AI Papers Reader

Personalized digests of latest AI research

View on GitHub

CoTox: Unlocking Interpretable Drug Toxicity Predictions with AI

Drug toxicity remains a significant hurdle in pharmaceutical development, often leading to costly failures and potential patient harm. While traditional machine learning models have made strides in predicting these risks, their reliance on vast datasets and a lack of transparency have limited their utility. Now, a new AI framework called CoTox promises to revolutionize this field by leveraging the advanced reasoning capabilities of large language models (LLMs) to provide more interpretable and biologically grounded toxicity predictions.

Developed by researchers at Korea University, CoTox addresses key limitations of existing methods. Instead of solely relying on chemical structures represented by complex strings like SMILES, CoTox integrates this information with crucial biological context, including cellular pathways and Gene Ontology (GO) terms. This holistic approach allows the AI to “reason” through the potential mechanisms by which a drug might cause harm, mimicking a more human-like analytical process.

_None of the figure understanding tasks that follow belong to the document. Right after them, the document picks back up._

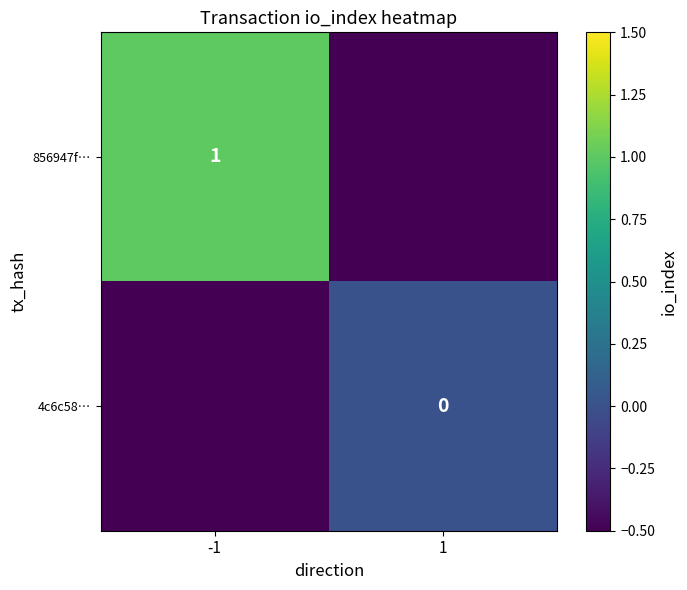

The 856947f… series shows 0 at -1. True or false?

False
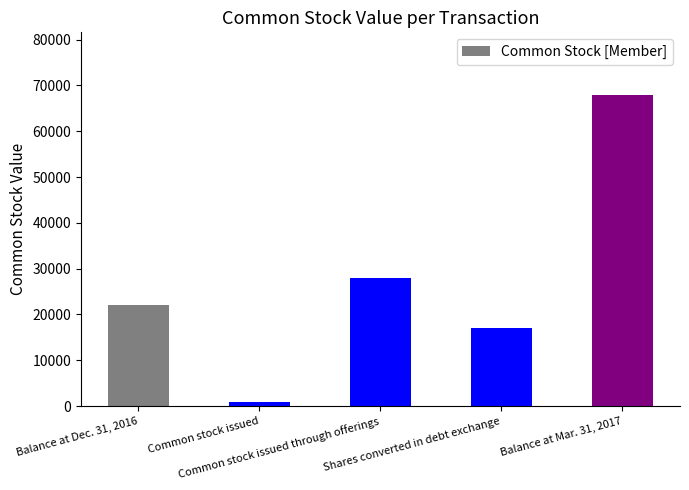

Rank the categories by value from highest to lowest.

Balance at Mar. 31, 2017, Common stock issued through offerings, Balance at Dec. 31, 2016, Shares converted in debt exchange, Common stock issued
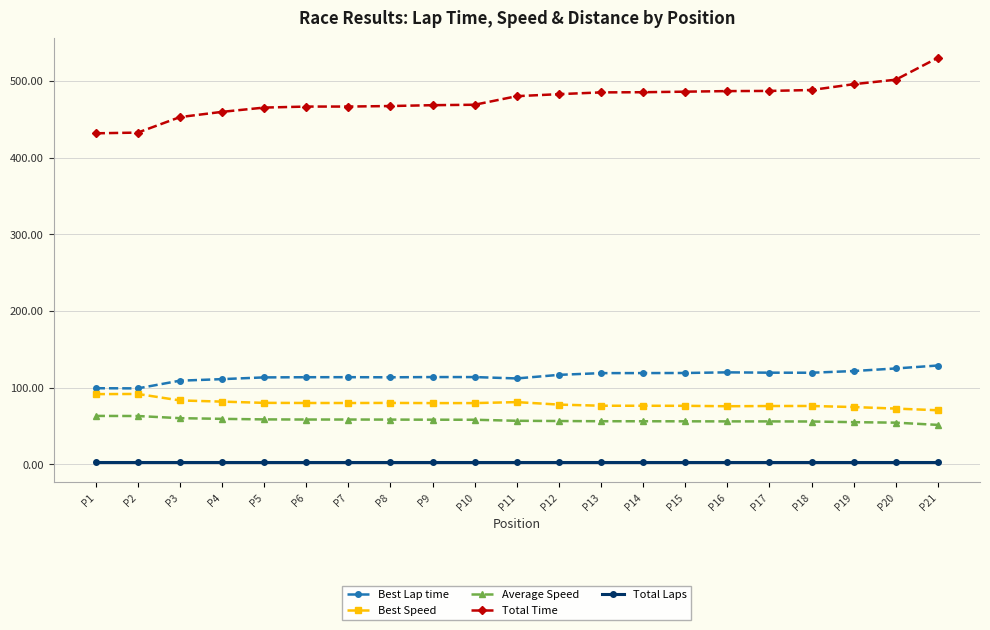

True or false: Total Time and Best Lap time cross at least once.

False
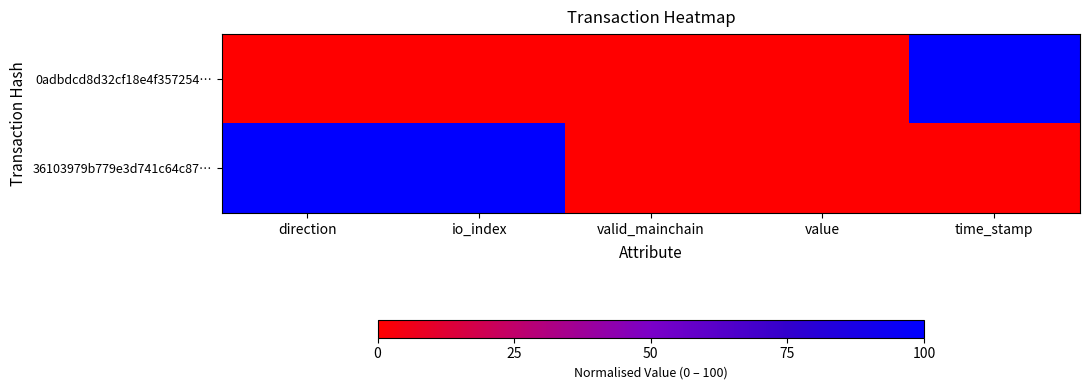

What is the spread (max minus min) of values at io_index?

100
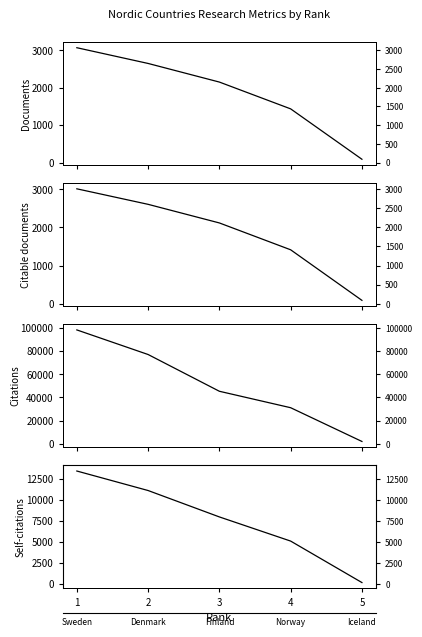

Which series has the largest range (max minus min)?

Citations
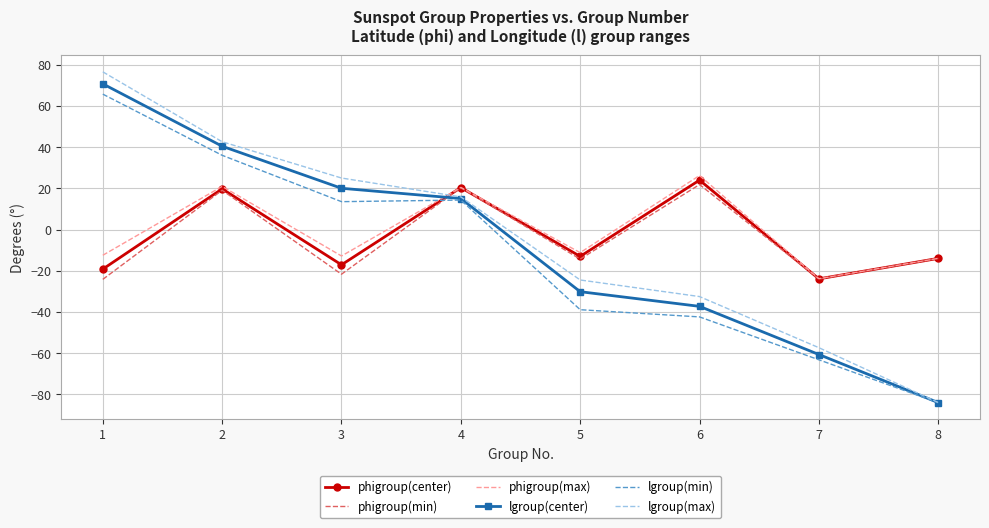

Which series has the widest spread of values?

lgroup(max)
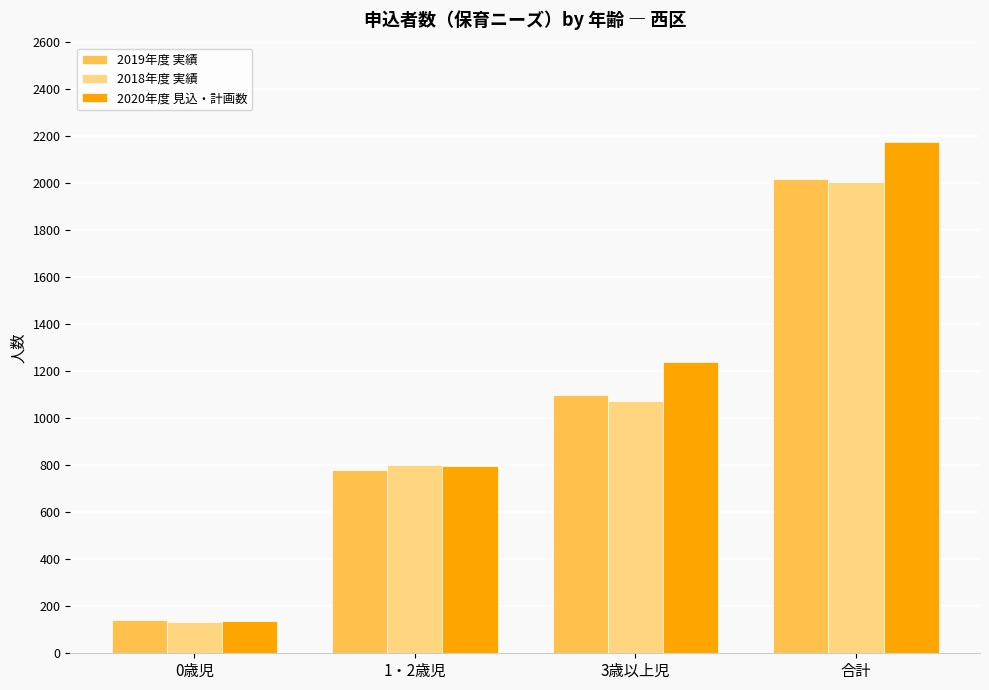

Which series has the largest range (max minus min)?

2020年度 見込・計画数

A key innovation in CoTox is the use of IUPAC names for chemical structures. Unlike SMILES strings, which can be challenging for LLMs to interpret, IUPAC names are more human-readable and linguistically aligned. This allows LLMs to better connect structural features to biological pathways and predict toxicity with greater accuracy. For example, the paper illustrates how for a compound like Etodolac, the IUPAC name clearly indicates an “indole-pyran fused ring” and a “carboxylic acid group,” features that directly inform reasoning about the drug’s lipophilicity and potential bioactivation. In contrast, the SMILES representation provides a less intuitive atomic connectivity.

The CoTox framework employs a “chain-of-thought” (CoT) prompting strategy, guiding the LLM to produce step-by-step explanations for its predictions. This means that instead of simply outputting a “toxic” or “non-toxic” label, the AI details which biological pathways are implicated, how specific gene ontology terms relate to toxicity, and how structural features identified in the IUPAC name contribute to these effects. This transparency is vital for drug developers, enabling them to understand the “why” behind a prediction and make more informed decisions.

In experiments using the UniTox dataset, CoTox, powered by advanced LLMs like GPT-4o and Gemini-2.5-Pro, demonstrated a significant improvement in predicting various organ-specific toxicities, including cardiotoxicity, liver toxicity, and hematological toxicity, compared to traditional AI models and LLMs relying solely on structural data. The framework’s ability to integrate biological context proved particularly impactful.

Furthermore, the study showcases CoTox’s adaptability through a case study involving the drug Entecavir. By analyzing gene expression changes induced by Entecavir in specific cell lines, CoTox was able to predict liver and lung toxicity accurately. Intriguingly, it also flagged a potential for renal toxicity, a signal that, while not yet in the official drug label, is supported by recent clinical observations, underscoring CoTox’s potential to identify latent safety concerns.

In essence, CoTox represents a significant step forward in drug safety assessment, offering a powerful and interpretable AI-driven solution that bridges the gap between complex chemical structures, biological mechanisms, and human understanding. This framework holds immense promise for accelerating drug development by enabling earlier and more reliable identification of potential toxicities.